引用原文:

- - - -

博文

PG9.1+pgpool-II3.1--之Parallel Query

已有 8878 次阅读 2012-3-2 10:54 |个人分类:postgresql|系统分类:科研笔记| query

本教程是PostgreSQL Cluster系列教程的一部分，该系列包括：

PostgreSQL9.1 PITR示例（该教程主要阐述DBA如何基于WAL日志做备份恢复）
PostgreSQL9.1 Warm-Standby ---之基于拷贝WAL文件的方法 (file-based log shipping)
PostgreSQL9.1 Warm-Standby ---之基于流复制的方法 (streaming replication)
PostgreSQL9.1 Warm-Standby ---之基于同步复制的方法 (Synchronous Replication)
PostgreSQL9.1 Hot-Standby ---之基于拷贝WAL文件的方法
PostgreSQL9.1 Hot-Standby ---之基于流复制的方法
PostgreSQL9.1 Hot-Standby ---之基于同步复制的方法
PG9.1+pgpool-II3.1--之HA (Hot-Standby+Streaming Replication)
PG9.1+pgpool-II3.1--之Load Balancing (when meeting large amounts of requests)
PG9.1+pgpool-II3.1--之Parallel Query (when meeting large amounts of data)
PostgreSQL9.1 HA --- 之Slony

为避免后面出现的一些混乱，我们先澄清一些概念。
第一个问题，当我们想配置pgpool-II的parallel mode时，我们是否可以开启replication/load balancing/master-slave模式呢？先不忙着回答，我们先看看pgpool-II的manual和tutorial。根据Parallel Mode节：
This mode activates parallel execution of queries. Tables can be split, and data distributed to each node. Moreover, the replication and the load balancingfeatures can be used at the same time. In parallel mode, replication_mode and load_balance_mode are set to true in pgpool.conf, master_slave is set to false, and parallel_mode is set to true.
我们知道，我们可以同时设定：parallel_mode, replication_mode, load_balance_mode为true，而 master_slave只能为false。
再说说replication_mode，该模式是指一个SQL语句例如create table...语句同时由pgpool发给多个后面的数据库节点。那具体到一个表，是否可以同时设定为partitioned, replicated呢？根据3. Your First Parallel Query：
Data within the different range is stored in two or more data base nodes in a parallel Query. This is called a partitioning. Moreover you could replicate some of tables among database nodes evenin the parallel query mode.

- - - -

数据摘录:
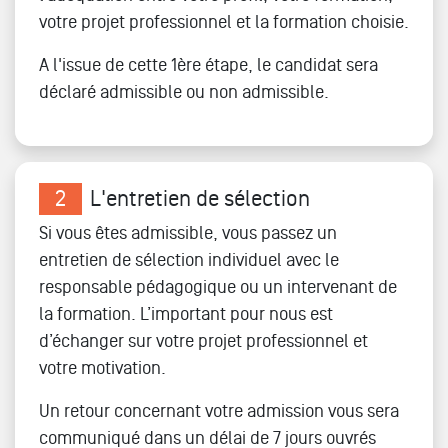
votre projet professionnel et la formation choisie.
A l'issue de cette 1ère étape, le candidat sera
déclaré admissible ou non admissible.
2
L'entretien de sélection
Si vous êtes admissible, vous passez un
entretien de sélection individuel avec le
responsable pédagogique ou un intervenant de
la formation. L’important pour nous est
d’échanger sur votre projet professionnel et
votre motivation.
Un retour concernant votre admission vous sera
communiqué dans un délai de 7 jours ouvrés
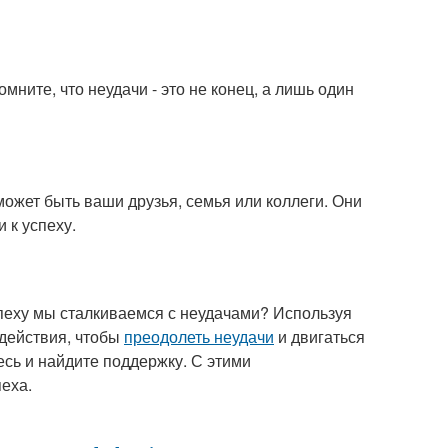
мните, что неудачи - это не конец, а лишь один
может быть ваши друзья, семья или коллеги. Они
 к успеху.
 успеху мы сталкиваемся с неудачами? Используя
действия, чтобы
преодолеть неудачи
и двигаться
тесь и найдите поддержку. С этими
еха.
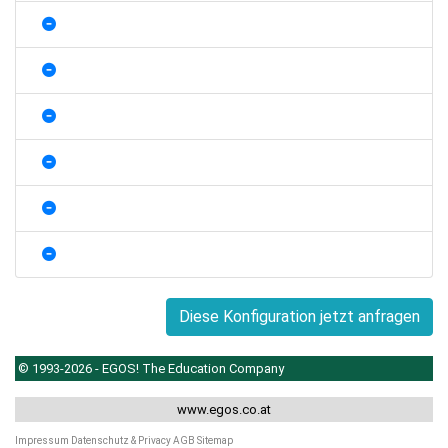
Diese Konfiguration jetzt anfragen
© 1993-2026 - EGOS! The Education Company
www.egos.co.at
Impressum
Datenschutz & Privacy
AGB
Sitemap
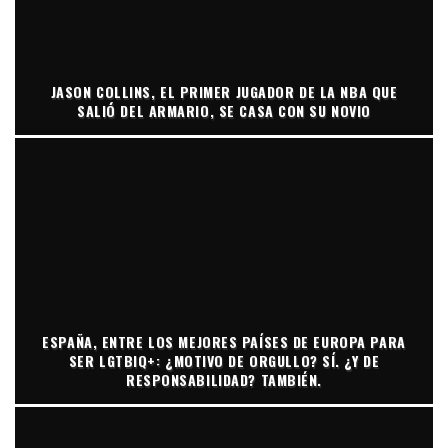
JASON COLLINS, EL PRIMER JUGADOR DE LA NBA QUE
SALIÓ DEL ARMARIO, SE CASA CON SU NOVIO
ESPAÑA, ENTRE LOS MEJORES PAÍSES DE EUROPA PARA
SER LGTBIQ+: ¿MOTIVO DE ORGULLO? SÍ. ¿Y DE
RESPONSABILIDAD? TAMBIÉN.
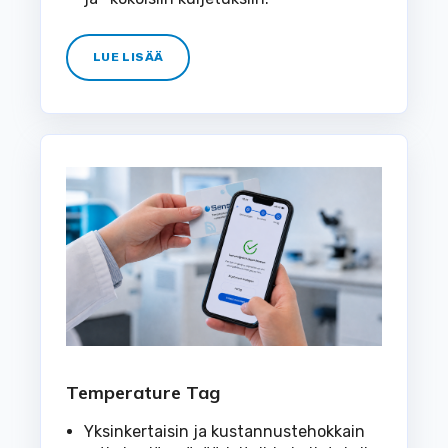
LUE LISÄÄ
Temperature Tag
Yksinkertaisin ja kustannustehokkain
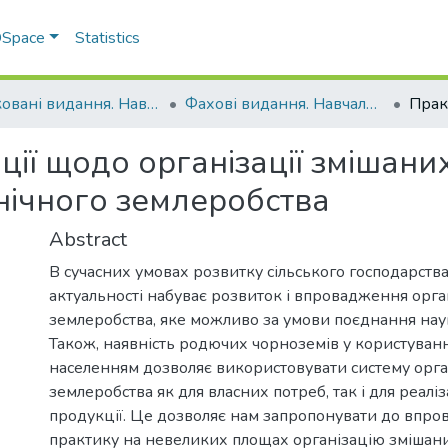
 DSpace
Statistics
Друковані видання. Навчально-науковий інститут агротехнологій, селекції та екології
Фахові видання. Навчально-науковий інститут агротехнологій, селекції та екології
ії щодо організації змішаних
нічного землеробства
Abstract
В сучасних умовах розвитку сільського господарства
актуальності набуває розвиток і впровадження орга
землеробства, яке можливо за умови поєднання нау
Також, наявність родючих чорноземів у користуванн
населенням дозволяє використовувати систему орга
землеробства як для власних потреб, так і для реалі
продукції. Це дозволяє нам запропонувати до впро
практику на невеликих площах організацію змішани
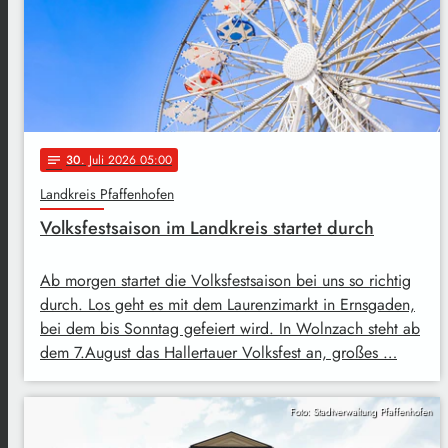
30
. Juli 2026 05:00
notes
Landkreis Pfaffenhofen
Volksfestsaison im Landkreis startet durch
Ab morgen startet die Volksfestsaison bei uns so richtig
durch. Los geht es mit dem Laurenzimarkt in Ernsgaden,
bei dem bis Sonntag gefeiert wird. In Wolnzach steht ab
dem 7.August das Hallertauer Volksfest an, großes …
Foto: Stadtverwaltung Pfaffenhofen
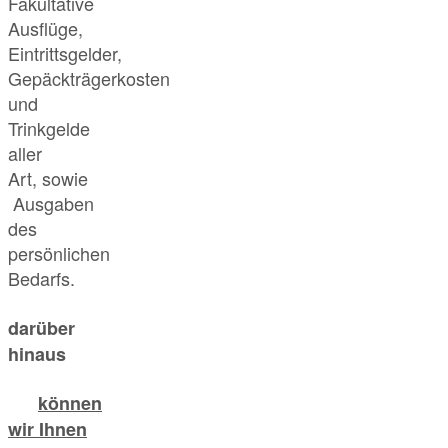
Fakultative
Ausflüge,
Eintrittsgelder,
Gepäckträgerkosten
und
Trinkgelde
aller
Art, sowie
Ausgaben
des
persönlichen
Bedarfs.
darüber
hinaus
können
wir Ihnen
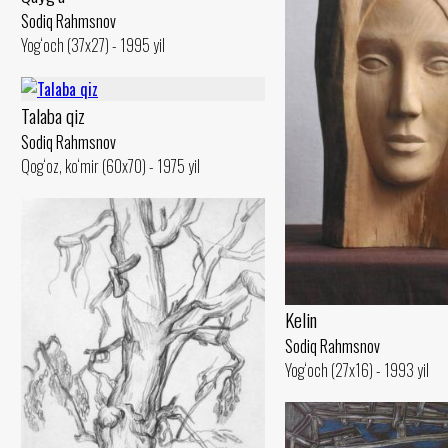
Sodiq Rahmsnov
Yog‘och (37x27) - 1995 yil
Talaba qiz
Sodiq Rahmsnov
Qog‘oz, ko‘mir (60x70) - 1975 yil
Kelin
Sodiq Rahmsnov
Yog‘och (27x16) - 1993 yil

- - - -

任务说明:
(1) 从关于pgpool-II并行查询的博文中原文摘录一段文字，起于“本教程是PostgreSQL Cluster系列教程的一部分，该系列包括：”，止于“---之基于同步复制的方法 (Synchronous Replication)”，首尾两处都包括在内。
(2) 按照关于pgpool-II并行查询的博文，开启parallel_mode时，master_slave只能设为什么值？

参考答案:
(1)
本教程是PostgreSQL Cluster系列教程的一部分，该系列包括：

PostgreSQL9.1 PITR示例（该教程主要阐述DBA如何基于WAL日志做备份恢复）
PostgreSQL9.1 Warm-Standby ---之基于拷贝WAL文件的方法 (file-based log shipping)
PostgreSQL9.1 Warm-Standby ---之基于流复制的方法 (streaming replication)
PostgreSQL9.1 Warm-Standby ---之基于同步复制的方法 (Synchronous Replication)

(2) 只能设为false。